Someone have any idea how could I measure the execution time of each LLVM basic block of a program?

I tried to use some profiling tools like gcov and perf, but as far as I know they can only give me the frequency that each basic block is executed.

I was thinking about writing a pass to add PAPI instructions in each LLVM basic block. Do you think is a good idea?

Thanks

Vanderson M. Rosario

I think if you do this, you're quickly going to realize that there's quite a lot of overhead in getting the time stamps needed to record basic block duration, so you're not going to get accurate results except for really big basic blocks.

Cheers,

Jon

Jon,
I need to create a database of basics blocks and their execution time. The only thing I’m concerned is if a block A is more expensive than a block B.
Do you think that even with the overhead I would be able to get the A > B information?
Like: overhead + time(A) > overhead + time(B) => A > B.
If so, I’m not too much concerned about the accuracy.

Not sure if I was clear,

Thanks again

Jon,
I need to create a database of basics blocks and their execution time. The only
thing I'm concerned is if a block A is more expensive than a block B.
Do you think that even with the overhead I would be able to get the A > B
information?
Like: overhead + time(A) > overhead + time(B) => A > B.
If so, I'm not too much concerned about the accuracy.

Depends on your platform. Different counters have different resolutions, anywhere from miliseconds to 10's of cycles, and the overhead can have a bit of variability too, which means that 'overhead + time(A) > overhead + time(B) => A > B' is not necessarily true. When overhead >> time(A) (or B), then you're not going to get a meaningful measurement.

Cheers,

Jon

If you are on X86, you can use the rdtsc/rdtscp llvm intrinsics -
http://permalink.gmane.org/gmane.comp.compilers.llvm.cvs/185208

with RDTSCP you can double fence your basic block so you can be sure that the OOO scheduling does not schedule instructions that you don’t intend to measure, however note that there is a huge overhead as a result of this.

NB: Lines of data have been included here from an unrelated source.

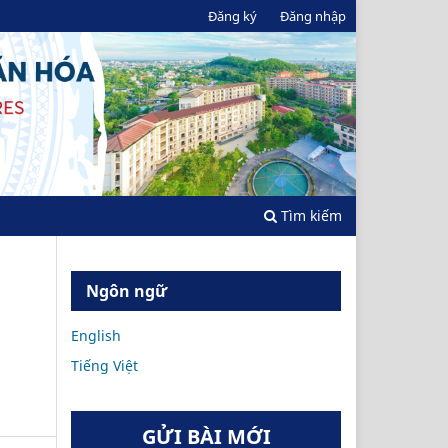
Đăng ký
Đăng nhập
Tìm kiếm
Ngôn ngữ
English
Tiếng Việt
GỬI BÀI MỚI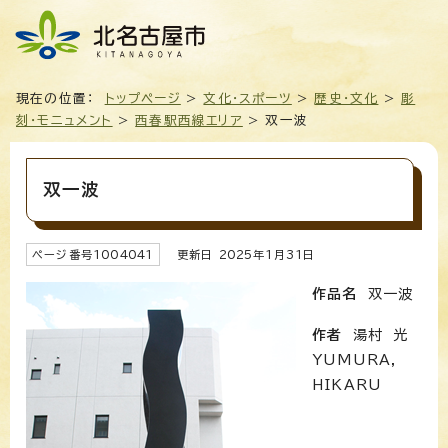
現在の位置：
トップページ
>
文化・スポーツ
>
歴史・文化
>
彫
刻・モニュメント
>
西春駅西線エリア
> 双一波
双一波
ページ番号
1004041
更新日
2025
年1月
31
日
作品名
双一波
作者
湯村 光
YUMURA，
HIKARU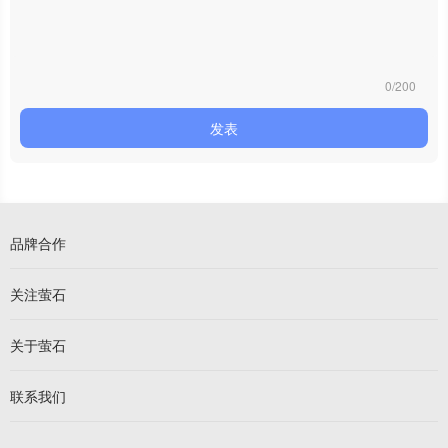
0/200
发表
品牌合作
关注萤石
关于萤石
联系我们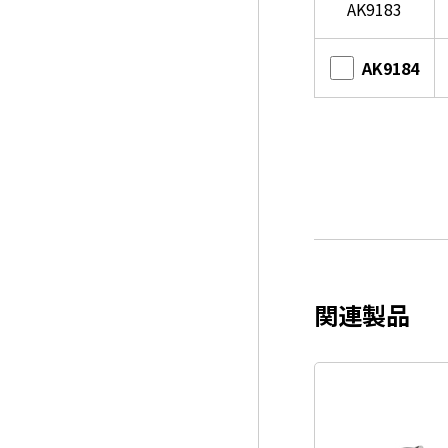
AK9183
AK9184
関連製品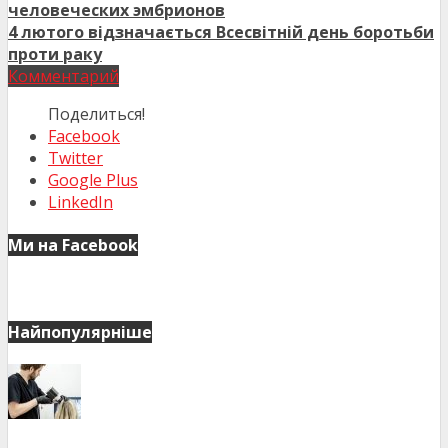
человеческих эмбрионов
4 лютого відзначається Всесвітній день боротьби
проти раку
Комментарий
Поделиться!
Facebook
Twitter
Google Plus
LinkedIn
Ми на Facebook
Найпопулярніше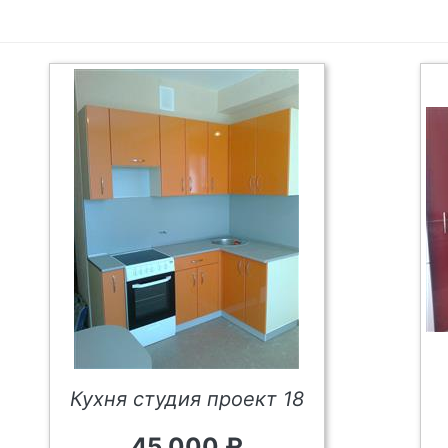
Кухня студия проект 18
45 000 ₽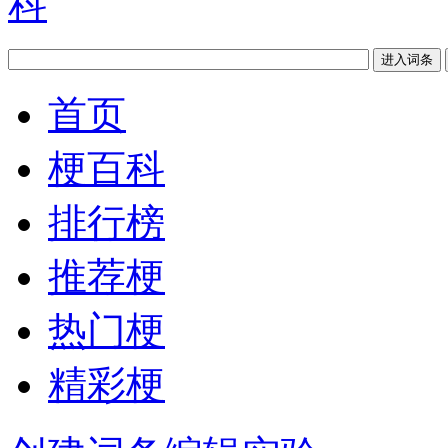
首页
梗百科
排行榜
推荐梗
热门梗
精彩梗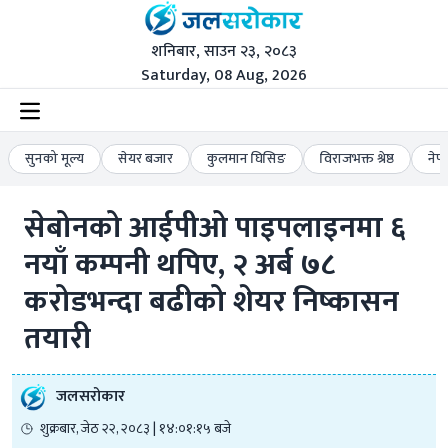
शनिबार, साउन २३, २०८३
Saturday, 08 Aug, 2026
सुनको मूल्य
सेयर बजार
कुलमान घिसिङ
विराजभक्त श्रेष्ठ
नेप
सेबोनको आईपीओ पाइपलाइनमा ६ 
नयाँ कम्पनी थपिए, २ अर्ब ७८ 
करोडभन्दा बढीको शेयर निष्कासन 
तयारी
जलसरोकार
शुक्रबार, जेठ २२, २०८३ | १४:०१:१५ बजे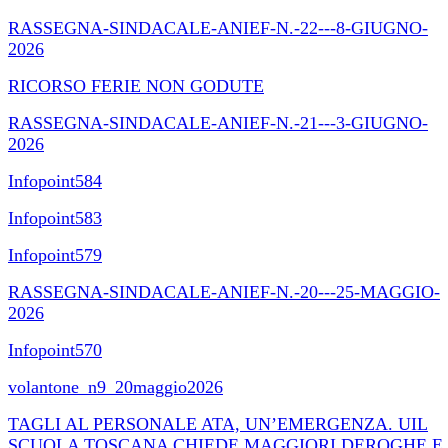
RASSEGNA-SINDACALE-ANIEF-N.-22---8-GIUGNO-
2026
RICORSO FERIE NON GODUTE
RASSEGNA-SINDACALE-ANIEF-N.-21---3-GIUGNO-
2026
Infopoint584
Infopoint583
Infopoint579
RASSEGNA-SINDACALE-ANIEF-N.-20---25-MAGGIO-
2026
Infopoint570
volantone_n9_20maggio2026
TAGLI AL PERSONALE ATA, UN’EMERGENZA. UIL
SCUOLA TOSCANA CHIEDE MAGGIORI DEROGHE E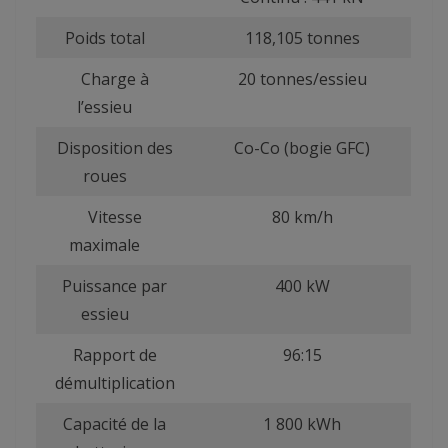
Poids total
118,105 tonnes
Charge à
20 tonnes/essieu
l’essieu
Disposition des
Co-Co (bogie GFC)
roues
Vitesse
80 km/h
maximale
Puissance par
400 kW
essieu
Rapport de
96:15
démultiplication
Capacité de la
1 800 kWh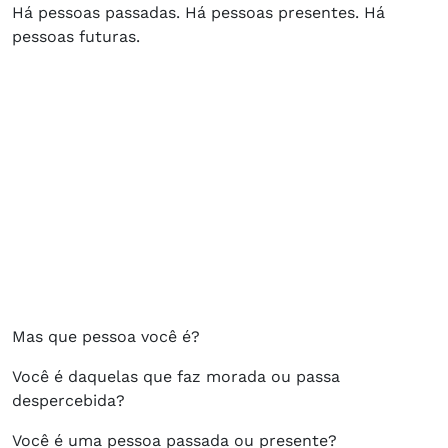
Há pessoas passadas. Há pessoas presentes. Há
pessoas futuras.
Mas que pessoa você é?
Você é daquelas que faz morada ou passa
despercebida?
Você é uma pessoa passada ou presente?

RDTSC has a much lower overhead since it only reads your TSC reg but if you are measuring a small basic block it won’t be accurate.

thanks,
sathvik

rdtsc is pretty good but keep in mind that the tsc register is not kept consistent across cores. In general, it is consistent across cores on one cpu socket but not across sockets. But I’ve seen cases where there is a huge difference across cores on the same cpu socket. (this was because of bios settings used during the boot cycle.) If you can lock your thread(s) on specific cores, you can avoid these issues.

-bean

Hi,

I tried to use some profiling tools like gcov and perf, but as far as I know they can only give me the frequency that each basic block is executed.

For perf, this really depends on what you’re sampling on. For your use case, it seems that sampling CPU cycles would give the data that you want.

If you run something like perf record -e cycles -c 1000000 /path/to/program, is that perf will collect one sample every 1’000’000 cpu cycles. If you have a 2GHz CPU, that would mean one sample every 0.5ms. So the time taken by a basic block is roughly the number of samples in that block times 0.5ms.

GCOV on the other hand will give you the number of times each basic block was executed, which does not tell much about the running time.

Cheers,
Jonas

PS: try to just run perf stat /path/to/program to see the relationships between cycles, runtime, and other metrics.